## TASK PROMPT
For this task, extract exactly the lines of the data below, from the line containing "pinky pip: (246, 254)" through the last one, with pictures left out.

····················

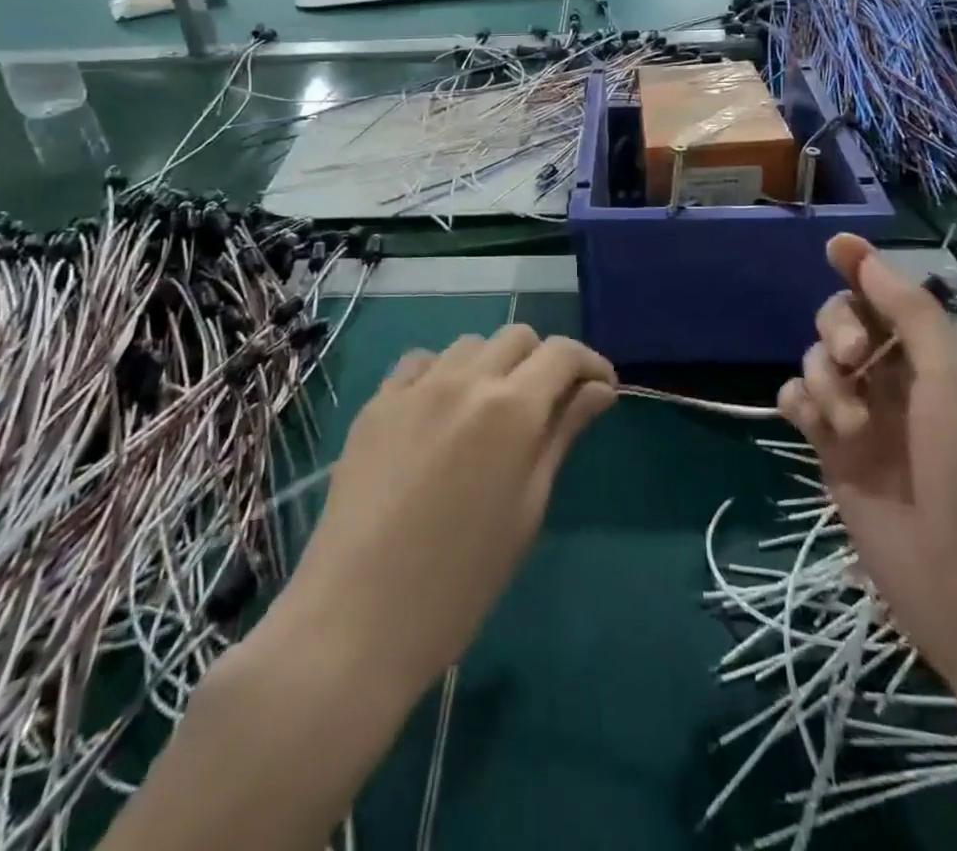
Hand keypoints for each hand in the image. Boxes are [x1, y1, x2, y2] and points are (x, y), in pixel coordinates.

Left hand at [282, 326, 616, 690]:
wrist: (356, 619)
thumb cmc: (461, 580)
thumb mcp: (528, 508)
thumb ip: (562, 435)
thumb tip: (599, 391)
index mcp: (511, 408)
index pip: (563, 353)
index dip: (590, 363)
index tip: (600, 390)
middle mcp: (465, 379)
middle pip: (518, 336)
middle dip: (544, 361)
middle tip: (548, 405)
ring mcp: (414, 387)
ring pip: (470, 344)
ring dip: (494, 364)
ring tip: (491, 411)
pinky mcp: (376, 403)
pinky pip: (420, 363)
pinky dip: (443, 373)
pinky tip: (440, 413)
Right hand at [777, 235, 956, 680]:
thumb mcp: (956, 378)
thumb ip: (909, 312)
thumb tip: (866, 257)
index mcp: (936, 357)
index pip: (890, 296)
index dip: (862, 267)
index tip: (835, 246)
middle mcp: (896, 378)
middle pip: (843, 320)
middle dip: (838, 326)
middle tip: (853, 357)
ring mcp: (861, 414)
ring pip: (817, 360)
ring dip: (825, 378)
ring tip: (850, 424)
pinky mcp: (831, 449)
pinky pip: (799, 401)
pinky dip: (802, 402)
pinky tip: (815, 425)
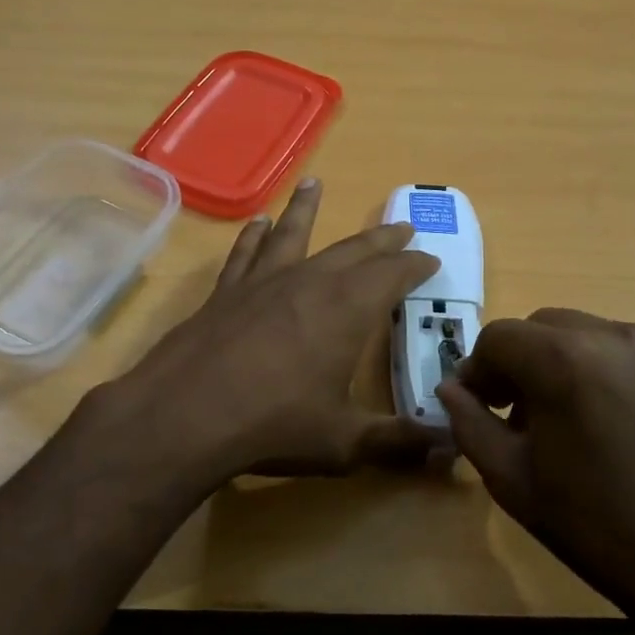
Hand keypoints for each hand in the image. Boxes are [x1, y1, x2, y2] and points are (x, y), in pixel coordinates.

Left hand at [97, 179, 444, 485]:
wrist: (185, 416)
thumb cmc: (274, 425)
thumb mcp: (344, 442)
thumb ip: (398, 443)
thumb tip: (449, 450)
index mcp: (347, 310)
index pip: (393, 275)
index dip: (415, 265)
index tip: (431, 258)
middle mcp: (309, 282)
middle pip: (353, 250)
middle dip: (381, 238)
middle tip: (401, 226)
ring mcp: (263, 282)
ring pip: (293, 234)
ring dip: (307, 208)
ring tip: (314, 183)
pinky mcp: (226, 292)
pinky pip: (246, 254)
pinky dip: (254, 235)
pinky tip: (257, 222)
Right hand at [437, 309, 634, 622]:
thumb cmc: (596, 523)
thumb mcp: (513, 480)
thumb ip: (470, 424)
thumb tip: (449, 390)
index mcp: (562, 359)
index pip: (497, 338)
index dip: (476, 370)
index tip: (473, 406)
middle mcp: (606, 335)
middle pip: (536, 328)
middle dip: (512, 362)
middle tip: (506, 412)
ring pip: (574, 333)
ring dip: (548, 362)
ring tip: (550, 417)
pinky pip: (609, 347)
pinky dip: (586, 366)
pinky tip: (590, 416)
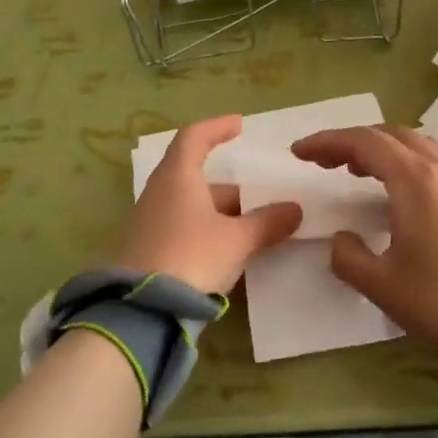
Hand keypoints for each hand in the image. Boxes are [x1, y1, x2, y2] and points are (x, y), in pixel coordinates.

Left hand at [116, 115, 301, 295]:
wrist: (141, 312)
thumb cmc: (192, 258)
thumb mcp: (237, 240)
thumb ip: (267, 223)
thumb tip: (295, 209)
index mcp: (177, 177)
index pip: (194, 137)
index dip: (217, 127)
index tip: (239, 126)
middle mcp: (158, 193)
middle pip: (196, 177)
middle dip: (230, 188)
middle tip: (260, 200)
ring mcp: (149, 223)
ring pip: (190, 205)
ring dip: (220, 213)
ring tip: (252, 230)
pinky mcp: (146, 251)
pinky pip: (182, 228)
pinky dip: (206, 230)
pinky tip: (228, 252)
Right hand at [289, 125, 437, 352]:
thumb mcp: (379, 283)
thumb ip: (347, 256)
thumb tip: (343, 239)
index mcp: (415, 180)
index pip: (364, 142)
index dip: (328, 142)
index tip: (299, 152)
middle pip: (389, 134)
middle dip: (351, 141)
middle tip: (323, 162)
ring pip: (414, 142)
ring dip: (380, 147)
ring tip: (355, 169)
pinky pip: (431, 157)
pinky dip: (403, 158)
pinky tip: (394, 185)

····················

## FINISHED TASK
pinky pip: (246, 254)
pinky dip: (254, 235)
pinky tip: (257, 222)
Right hand at [437, 309, 634, 622]:
thumb cmc: (596, 523)
thumb mcp: (513, 480)
thumb ip: (470, 424)
thumb tip: (449, 390)
index mcp: (562, 359)
index pip: (497, 338)
index dip: (476, 370)
index tip: (473, 406)
middle mcp: (606, 335)
middle pip: (536, 328)
middle dip: (512, 362)
middle tip: (506, 412)
ring pip: (574, 333)
ring dip: (548, 362)
ring tip: (550, 417)
pinky pip: (609, 347)
pinky dip: (586, 366)
pinky tip: (590, 416)
Hand keypoints for each hand in the image. Boxes are [x1, y1, x2, y2] and points are (x, y), in pixel coordinates.

Left hand at [116, 115, 301, 295]:
wrist: (141, 312)
thumb cmc: (192, 258)
thumb mcp: (237, 240)
thumb ip: (267, 223)
thumb tip: (295, 209)
index mcp: (177, 177)
index pip: (194, 137)
index dip: (217, 127)
index tip: (239, 126)
middle mcp: (158, 193)
middle pip: (196, 177)
middle dip: (230, 188)
middle tip: (260, 200)
ring mcp: (149, 223)
ring pip: (190, 205)
ring dip: (220, 213)
ring tip: (252, 230)
pinky mcp: (146, 251)
pinky pip: (182, 228)
pinky dip: (206, 230)
pinky tip: (228, 252)
Right hand at [289, 125, 437, 352]:
thumb mcp: (379, 283)
thumb ip: (347, 256)
thumb tip: (343, 239)
index mcp: (415, 180)
index pip: (364, 142)
index dip: (328, 142)
index tip: (299, 152)
middle pip: (389, 134)
middle dip: (351, 141)
middle tip: (323, 162)
ring pip: (414, 142)
ring dip: (380, 147)
ring tip: (355, 169)
pinky pip: (431, 157)
pinky dip: (403, 158)
pinky tip: (394, 185)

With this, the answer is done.